1. Their Track Record
A small business invoice factoring company is a critical partner in your operations. It goes without saying that if you will depend on such a partner, it needs to be a firm that has a proven record of excellence. When you embark your search for a firm offering business factoring services, you need to measure the depth of their experience in the areas that your small business operates.
The more time a business invoice factoring company has spent in your sector, the more creative they are at putting together complex financial deals for you. Additionally, the depth of the relationships they build is directly proportional to the time they have spent operating in your sphere. These relationships become essential in helping facilitate suitable factoring solutions for your small business.
A fitting small business invoice factoring provider also needs to have a strong balance sheet. That will give you a measure of assurance that they have the staying power to serve you consistently. A factoring partner with a weak balance sheet will get swept away by unforeseen shocks, which can adversely affect your firm.
2. The Fees They Charge
Small business invoice factoring companies structure their fees in line with their strategy. You need to be aware of not just how much they will charge you but how they plan to apply that charge to determine if you can partner with them. Seek to identify every fee you will have to pay and what triggers each payment for you to make a prudent decision.
Inquire as to whether the potential advance business capital factoring provider will require you to commit to a monthly minimum fee. With his clause, the factoring partner will require you to deliver a specified amount of invoices for factoring every month. Failure to meet this stipulation will attract an additional charge.

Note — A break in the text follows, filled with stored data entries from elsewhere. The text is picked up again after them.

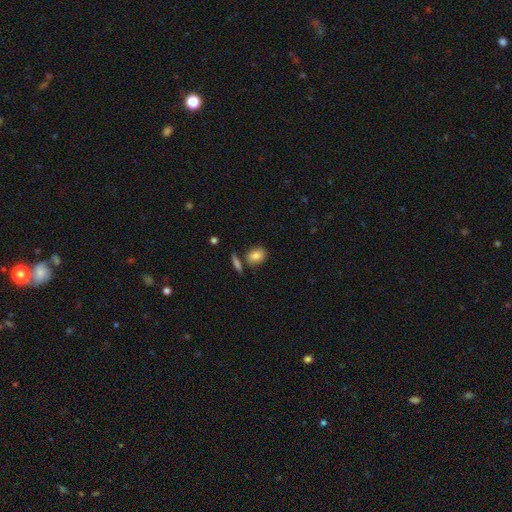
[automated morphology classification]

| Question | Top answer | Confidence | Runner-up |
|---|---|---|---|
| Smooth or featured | smooth | 82% | featured or disk (10%) |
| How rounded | in between | 69% | round (28%) |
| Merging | none | 67% | minor disturbance (15%) |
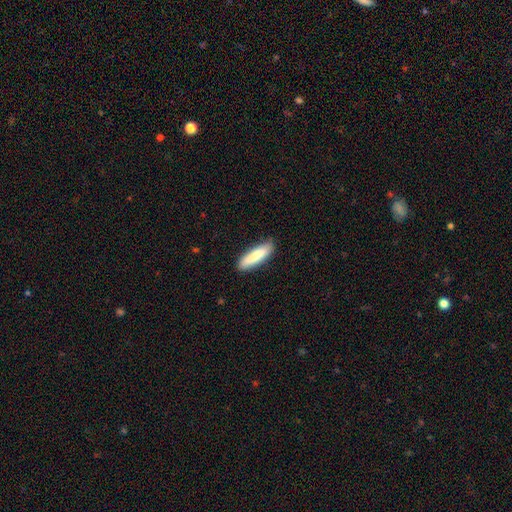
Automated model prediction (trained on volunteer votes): Smooth or featured? smooth (83%)
How rounded? cigar-shaped (68%)
Merging? none (84%)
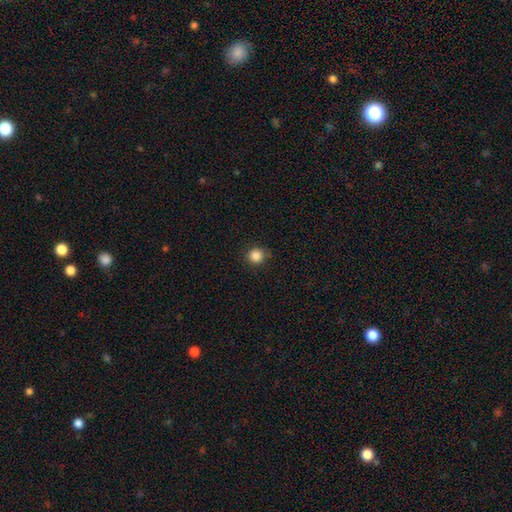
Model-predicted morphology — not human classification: Smooth or featured? smooth (85%)
How rounded? round (89%)
Merging? none (87%)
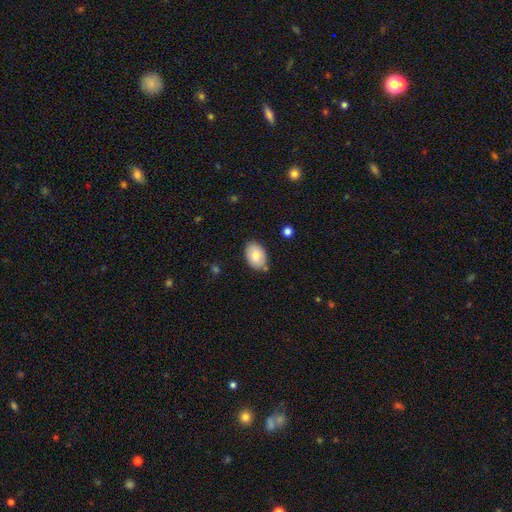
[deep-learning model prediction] This is likely a smooth galaxy (78%). How rounded: clearly in between (86%). Merging: likely none (77%).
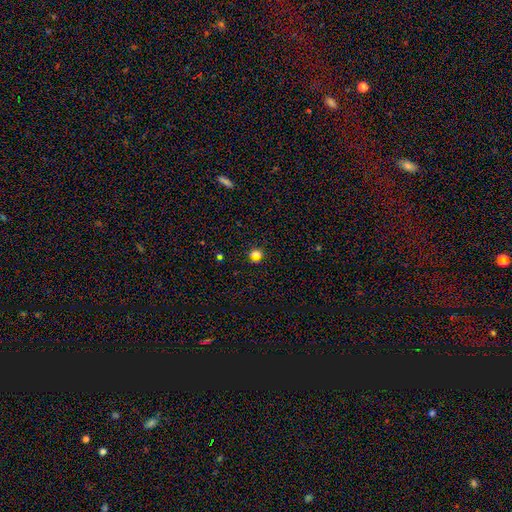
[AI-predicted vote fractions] Morphology: type=smooth (66%); roundness=round (82%); merging=none (84%).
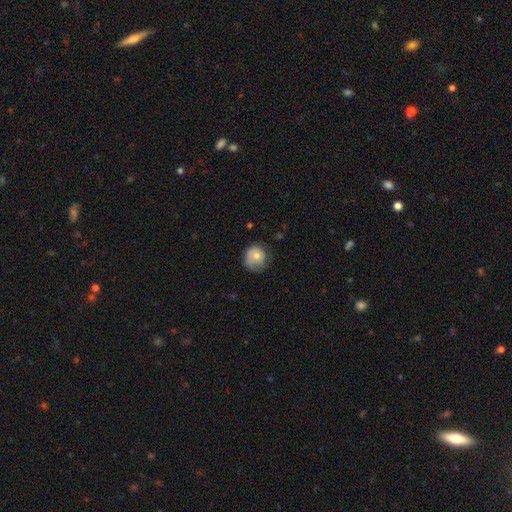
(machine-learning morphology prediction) smooth-or-featured: smooth: 66% | featured or disk: 26% | star or artifact: 8%
  how-rounded: round: 82% | in between: 17% | cigar-shaped: 1%
  merging: none: 52% | minor disturbance: 32% | major disturbance: 14% | merger: 2%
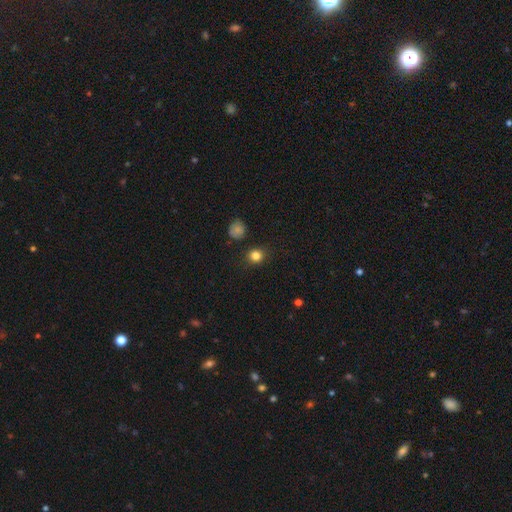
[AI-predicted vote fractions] smooth-or-featured: smooth: 82% | star or artifact: 13% | featured or disk: 5%
  how-rounded: round: 86% | in between: 13% | cigar-shaped: 1%
  merging: none: 86% | minor disturbance: 9% | major disturbance: 3% | merger: 2%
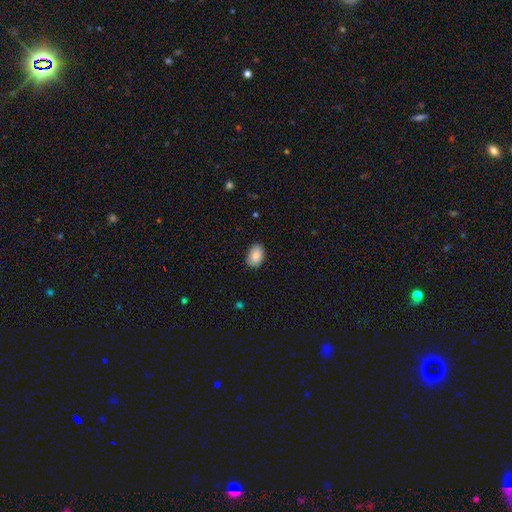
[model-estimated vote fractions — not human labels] This is clearly a smooth galaxy (87%). How rounded: clearly in between (83%). Merging: clearly none (86%).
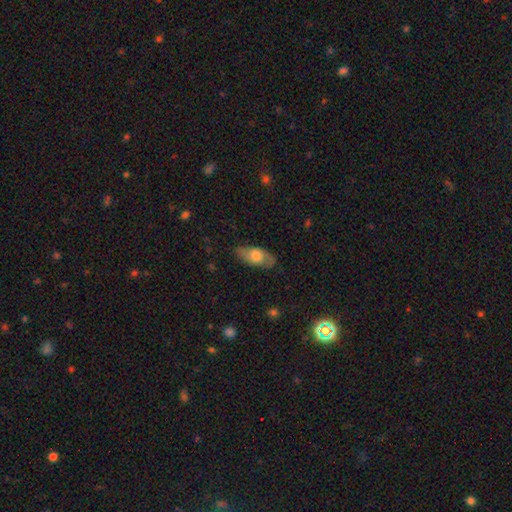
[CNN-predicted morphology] The model was most divided on "smooth or featured": smooth: 63%, featured or disk: 31%, star or artifact: 6%. More confident: how rounded — in between (86%); merging — none (77%).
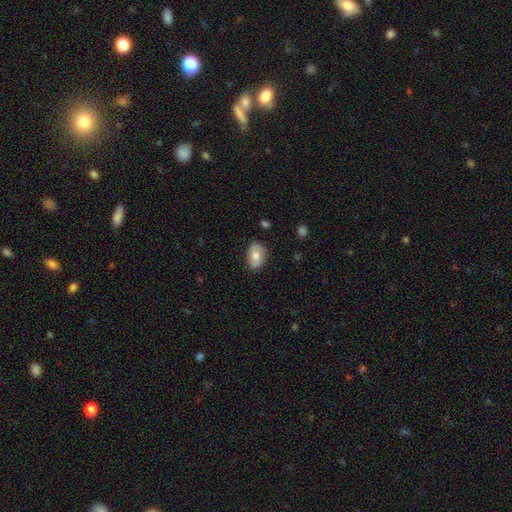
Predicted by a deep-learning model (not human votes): Q: Smooth or featured?
A: smooth (71%); runner-up: featured or disk (22%)
Q: How rounded?
A: in between (86%); runner-up: round (13%)
Q: Merging?
A: none (80%); runner-up: minor disturbance (16%)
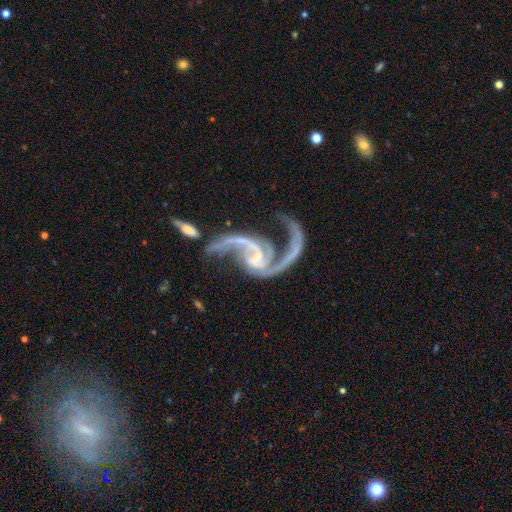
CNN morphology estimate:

Another essential issue you must explore with any firm offering invoice factoring services is the due diligence fees. Every time a factoring provider does background checks on your client, they will charge the cost to you. Before signing the contract, know how much this charge will be to determine the cost of finance involved correctly.
When the time comes for you to part ways with your factoring partner, there can be a cost attached to it. The best time to determine this is before you sign the contract. Don’t forget to look into the possibility of monthly maintenance fees as well since they will impact the net revenue you ultimately receive.
3. The Advance Rate
You can’t make any decision on partnering with a small business factoring company without carefully analyzing the advance rate. A recommended rate here should be in the 705-90% zone. Thus, if your invoice is worth $10,000, for example, any factoring company whose rate falls in this zone will give you between $700 and $900.
Along with the advance rate is the speed at which you get the funds. The longer a factoring company takes to remit the funds to your account, the longer it will take you to serve your customers. Pay attention to the terms and conditions that determine the period it takes to release the funds to you to determine if a partnership is worth it.
Pick the Right Small Business Invoice Factoring Partner
Having immediate cash instead of being stuck with invoices for 90 days can be critical for your small business. Factoring can keep your firm going due to available cash flow, which ultimately grows your revenue. Pick the right factoring partner to avoid slowing down your small business and losing traction.